Some people think cars should be banned in city centers, especially in large cities. Do you agree or disagree?
学生原文:
Nowadays, the problems of traffic congestion in downtown are becoming more serious than the past. Some of the individuals in large cities are concerning that the government should provide prohibitions regarding about cars driving in the central of the urban area. I agree with this due to the benefits it could bring to city dwellers and travelers.
Some individuals issue that prohibiting cars in the central of city can be beneficial to city dwellers’ health. It is reasonable because this way could make people to choose other transports to get to city, such as by bicycle or even by walking. As a result, it leads people to do more sports and reduce the risk of obesity. Meanwhile, this restriction can reduce sound pollution and air pollution in city centers, which would make the environment be more friendly, and this helps people who live in the city to improve their fitness.
In addition, if cars were not allowed to drive in city centers, it will effectively avoid car accidents and relieve traffic congestion in city. Thus, it makes downtown to be safer, which can attract more travelers. As it is generally known that tourists prefer to visit a place without crowds, if problems of traffic congestion can be tackled, I believe that there may be an increasing number of travelers in downtown.
However, admittedly, forbidding people to drive cars in the central of urban area can make them feel inconvenient, especially for people who study and work in cities. Instead of driving to school or workplace, individuals would have to stay in an extremely long queue to get into a bus in rush hours. It could be worse if the bus was full, they would need to wait for the next bus, consequently, this may even make them late for school or work.
To sum up, although prohibiting car uses in city centers may make some of the city dwellers feel inconvenient, I still believe that this restriction can bring benefits to both people’s health and road safety.
小站教育老师批改后:
Nowadays, the problems of traffic congestion in downtown are becoming more serious than(those in) the past. 【背景介绍】Some of the individuals in large cities are concerning that the government should provide prohibitions regarding about cars driving in the central of the urban area. 【改写题目】I agree with this due to the benefits it could bring to city dwellers and travelers.【自己的观点】
Some individuals issue that prohibiting cars in the central of city can be beneficial to city dwellers’ health. It is reasonable because this way could make people to choose other transports to get to city, such as by bicycle or even by walking.
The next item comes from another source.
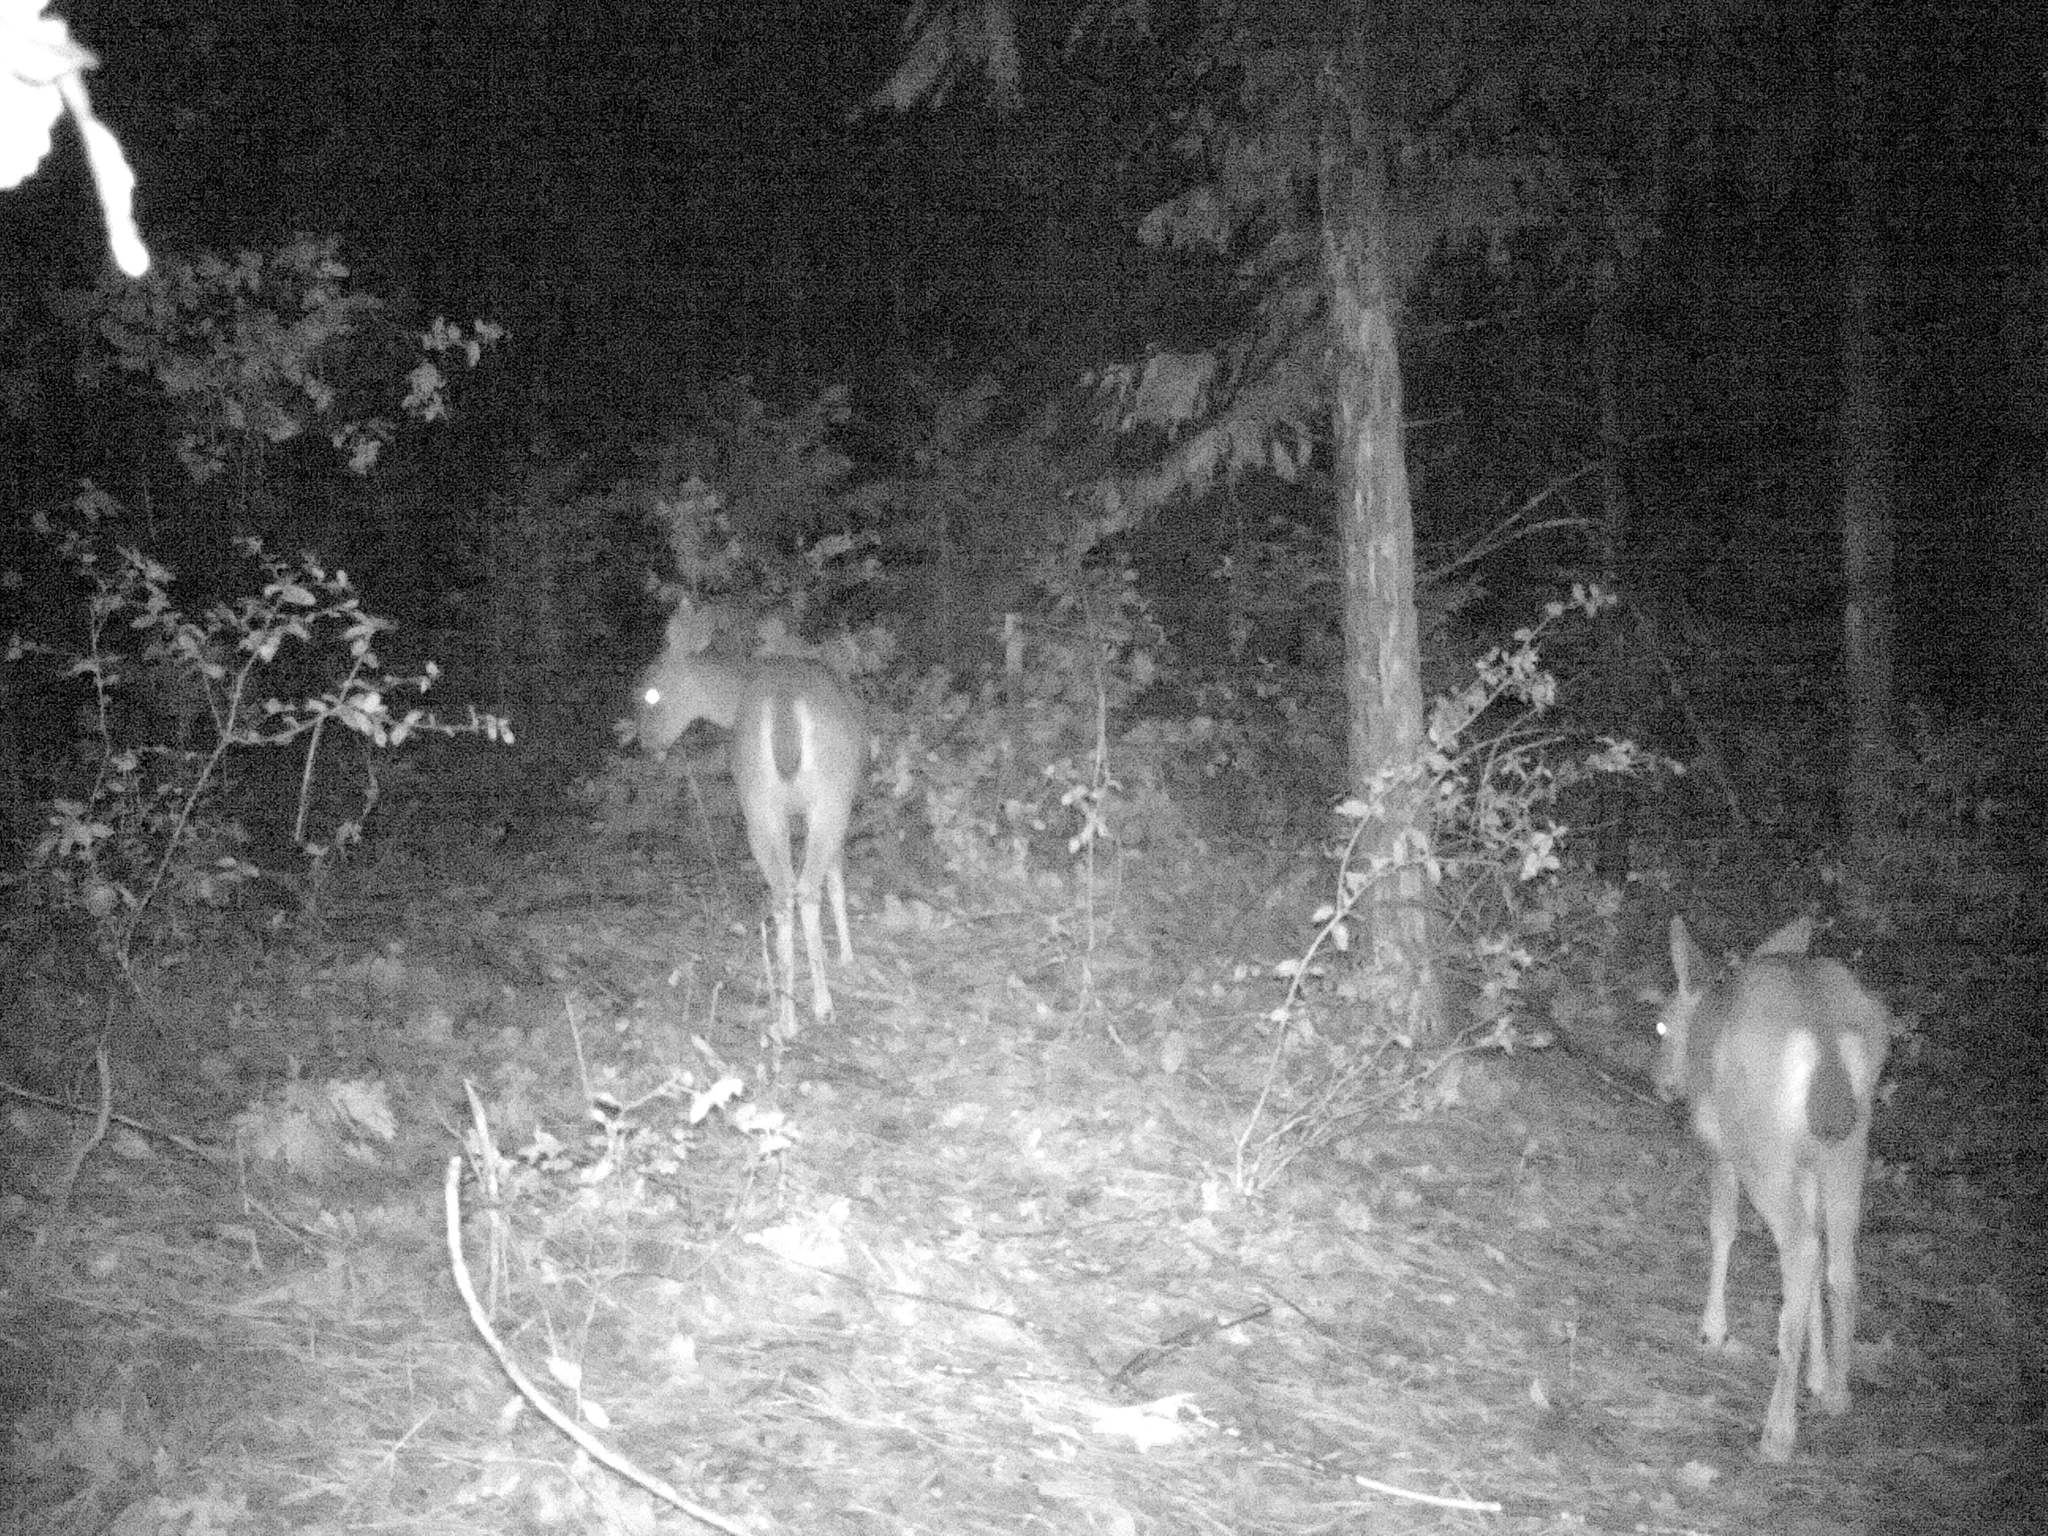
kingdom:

As a result, it leads people to do more sports and reduce the risk(possibility) of obesity. Meanwhile, this restriction can reduce sound pollution and air pollution in city centers, which would make the environment be more friendly, and this helps people who live in the city to improve their fitness.
In addition, if cars were not allowed to drive in city centers, it will effectively avoid car accidents and relieve traffic congestion in city. Thus, it makes downtown to be safer, which can attract more travelers. As it is generally known that tourists prefer to visit a place without crowds, if problems of traffic congestion can be tackled, I believe that there may be an increasing number of travelers in downtown. 【这一段加一个中心句会更好】
However, admittedly, forbidding people to drive cars in the central of urban area can make them feel inconvenient, especially for people who study and work in cities. Instead of driving to school or workplace, individuals would have to stay in an extremely long queue to get into a bus in rush hours. It could be worse if the bus was full, they would need to wait for the next bus, consequently, this may even make them late for school or work. 【这一段你应该简要的点出问题,然后给出合理化的建议或者 解决措施,比如应该大力发展公共交通等,有问题就一定要有措施,不然点出问题毫无意义】
To sum up, although prohibiting car uses in city centers may make some of the city dwellers feel inconvenient, I still believe that this restriction can bring benefits to both people’s health and road safety.【你这样的总结似乎缺乏说服力,你在上一段需要进一步阐述】
估分:6.5
评价:整体的论证思思路非常清晰,也很合理,怎么样引出自己的观点,让自己观点的提出很顺理成章,比较有说服力,部分还需要再进一步优化。